Evolution de la messe


Œuvre composée de textes liturgiques, c’est la forme la plus importante de la musique sacrée.
Jusqu’au IIe concile du Vatican (1962-1965), la principale cérémonie de la liturgie catholique comporte trois genres : basse (sans musique), chantée (avec orgue) et solennelle (usant de la polyphonie vocale, avec ou sans instruments et, à partir du XVIIe siècle, éventuellement avec orchestre, par exemple dans cette Messe en si). La messe romaine se divise elle-même en deux parties, qui s’interpénètrent : l’ordinaire (ou commun) et le propre. L’ordinaire, immuable, enchaîne kyrie, gloria, credo, sanctus benedictus et agnus Dei. Le propre désigne les parties variables en fonction des fêtes religieuses : introït, graduel, alléluia, séquences et antiennes.

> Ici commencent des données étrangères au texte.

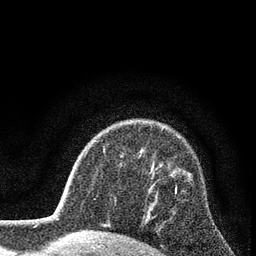
Breast MRI (dynamic contrast-enhanced), one axial slice. Slice 60 of 80 in the series (ordered by position). Cropped to one breast. Dynamic contrast-enhanced series, time point 2 of 7 at this slice position (early post-contrast). 3 T. TE 2.2 ms, TR 5.5 ms. 2 mm slice thickness. 256 × 256 image matrix, field of view 150 × 150 mm. Female patient.
Structures marked on this image (semi-automatically segmented with operator editing):
- enhancing-tissue mask used for the functional tumour volume (all voxels passing the contrast-enhancement thresholds inside the analysis volume; usually the tumour): bounding box [x1, y1, x2, y2] px = [175, 186, 177, 193]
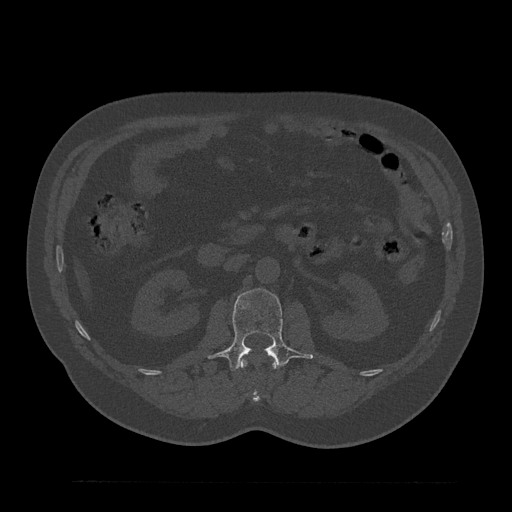
CT including the spine, one axial slice; position 113 of 797 along the scan axis; 120 kVp; bone window (W 1800 / L 400 HU); 512 × 512 image matrix, field of view 430 × 430 mm. Male patient, age 61 years. Case-level facts recorded for this patient, not image findings: primary cancer: prostate.
Annotated regions visible in this slice (semi-automatic segmentation, software-assisted and operator-edited):
- L1 vertebra: bounding box [x1, y1, x2, y2] px = [241, 354, 277, 402]
- L2 vertebra: [209, 288, 313, 372]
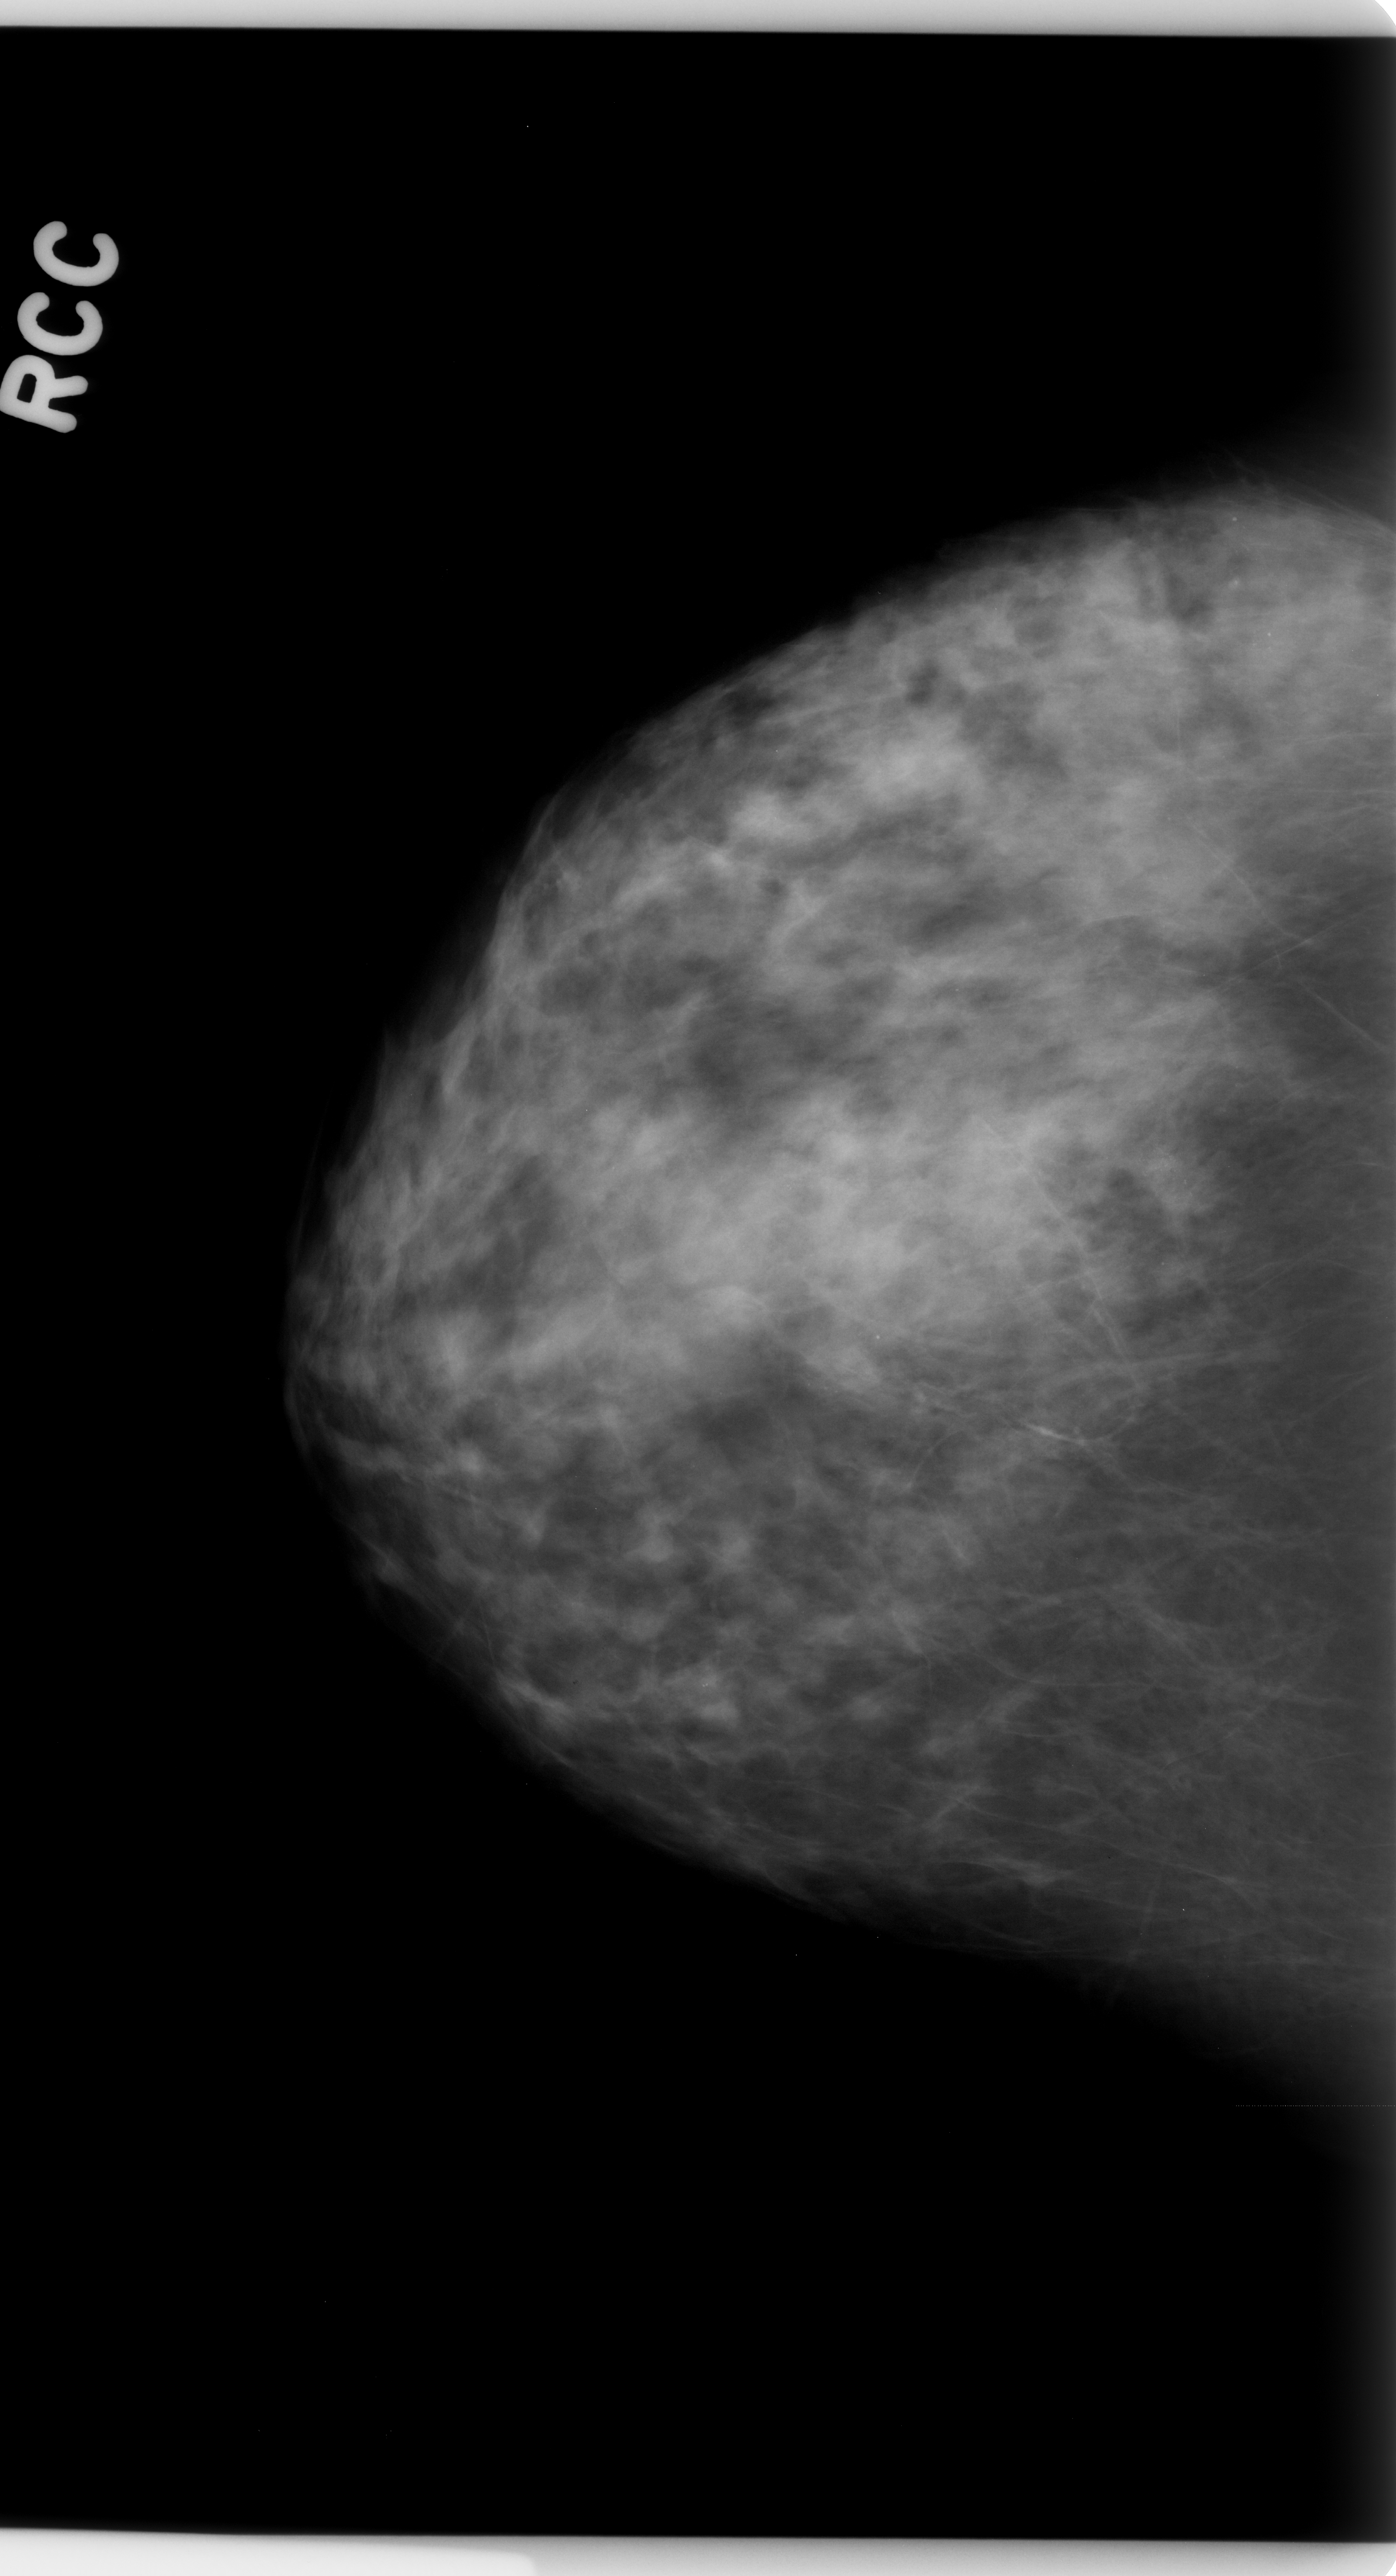
Scanned film-screen mammogram, right breast, craniocaudal (CC) view.
Calcifications, morphology amorphous, distribution clustered; BI-RADS assessment category 4; subtlety rating 2 on a 1 (subtle) to 5 (obvious) scale; pathology result (as recorded, not read from the image): benign.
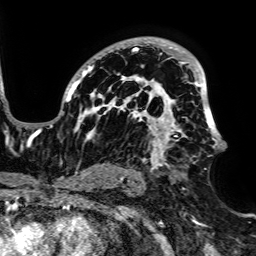
Breast MRI, one axial slice; slice 47 of 64 in the series (ordered by position); cropped to one breast; dynamic contrast-enhanced series, time point 2 of 7 at this slice position (early post-contrast); 1.5 T; TE 2.6 ms, TR 5.2 ms; 2.5 mm slice thickness; 256 × 256 image matrix, field of view 223 × 223 mm. Female patient.
Structures marked on this image (semi-automatically segmented with operator editing):
- enhancing-tissue mask used for the functional tumour volume (all voxels passing the contrast-enhancement thresholds inside the analysis volume; usually the tumour): bounding box [x1, y1, x2, y2] px = [50, 37, 223, 171]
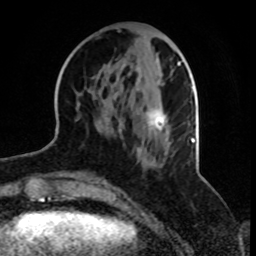
Breast MRI, one axial slice; slice 33 of 70 in the series (ordered by position); cropped to one breast; dynamic contrast-enhanced series, time point 2 of 8 at this slice position (early post-contrast); 1.5 T; TE 4.2 ms, TR 7 ms; 2.3 mm slice thickness; 256 × 256 image matrix, field of view 165 × 165 mm. Female patient.
Outlined on this slice (semi-automatic segmentation, software-assisted and operator-edited):
- enhancing-tissue mask used for the functional tumour volume (all voxels passing the contrast-enhancement thresholds inside the analysis volume; usually the tumour): bounding box [x1, y1, x2, y2] px = [104, 57, 181, 163]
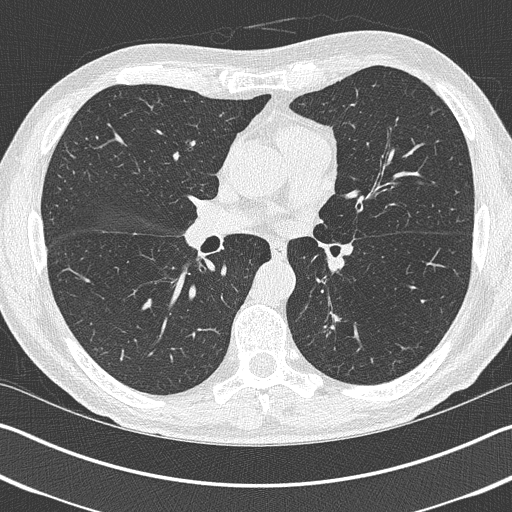
Axial slice from a low-dose chest CT screening exam; first (baseline) screen; lung window (W 1500 / L -600 HU); 1 mm slice thickness; 120 kVp; slice 179 of 402 in the series. Male participant, aged 69 years at enrolment. Current smoker at enrolment.
• Expert-annotated lung lesion, box from (x=292, y=304) to (x=349, y=364) px.
• The exam's reader record, not a measurement of the box and not confirmed to be the same lesion: non-calcified nodule or mass ≥4 mm, left upper lobe, 19 × 19 mm, spiculated (stellate) margins, pre-existing on the prior screen: yes.
• Official screen result: positive, change unspecified: nodule(s) >= 4 mm or enlarging nodule(s), mass(es), or other non-specific abnormalities suspicious for lung cancer.
• Lung cancer was diagnosed 202 days after this screen: non-small cell carcinoma, left lower lobe, stage IIIA (AJCC 6th edition), 20 mm at pathology.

La messe, une composition à la structure bien établie

Dans la messe grégorienne à une voix et a cappella, l’unité de l’œuvre est assurée par le choix d’un même mode. Au XVIe siècle, la messe atteint la plus haute expression de l’art polyphonique sacré. Un thème unique est emprunté au répertoire grégorien, à un motet polyphonique ou à une chanson profane. Le plan de la messe est déterminé par le texte. Elle est parfois construite sur le cantus firmus, motif qui circule d’une partie à l’autre et se répète à la même voix à la manière d’un thème de choral. Avec la messe concertante, ce genre s’apparente à la cantate mais le récitatif et le choral en sont absents. Quand l’œuvre prend de vastes proportions, la division traditionnelle en cinq ou six pièces est abandonnée et l’œuvre est beaucoup plus morcelée. La Messe en si mineur de Bach comporte 24 numéros (15 chœurs, 6 airs et 3 duos).

La messe est tout d’abord l’expression musicale d’une ferveur religieuse.

Ses origines remontent aux premiers temps du christianisme. On a conservé 27 messes de l’époque du chant grégorien, composées entre le Xème et le XIVème siècle, où apparaissent les premières messes à quatre voix (Messe de Notre-Dame de Guillaume de Machaut : écouter le kyrie).


Avec Palestrina, le style polyphonique s’épanouit au XVIe siècle : l’œuvre prend une certaine cohérence, alors qu’elle était jusqu’ici assimilable à une suite de motets (écouter le credo de la messe brève).



Puis la messe se détache un temps de la liturgie. Marqués par l’inspiration profane, plusieurs compositeurs reviennent à plus de rigueur et de simplicité. Les Italiens rompent avec les traditions en introduisant l’orchestre dans la messe et en faisant de la messe concertante une sorte de cantate, conception qu’élargira Bach avec sa Messe en si mineur (1733-1738). Avec Haydn (Theresienmesse, Nelsonmesse : écouter le kyrie), Mozart (Messe en ut mineur, 1782, écouter le et incarnatus est) et Beethoven (Missa Solemnis, 1823 : écouter le agnus dei), les styles de la symphonie et de l’opéra pénètrent dans la messe.







Le romantisme éloigne la messe de sa vocation sacrée

Au XIXème siècle, la messe devient plus une œuvre de concert qu’une œuvre d’église. Elle subit l’influence parfois trop évidente de l’opéra (Rossini, Verdi, Puccini), et le requiem, au texte plus dramatique, attire plus volontiers les romantiques. Une exception, la Messe de Gran (1855) de Liszt, qui conserve un caractère religieux profond.


Au XXème siècle des tentatives sont faites pour rendre à la forme son caractère liturgique (Messe de Stravinski). P. Henry s’écarte encore plus de la tradition dans la Messe pour le temps présent (1976) : il utilise les rythmes de danse moderne et des ballets. Le déclin de la messe semble être en rapport avec le déclin de la ferveur religieuse.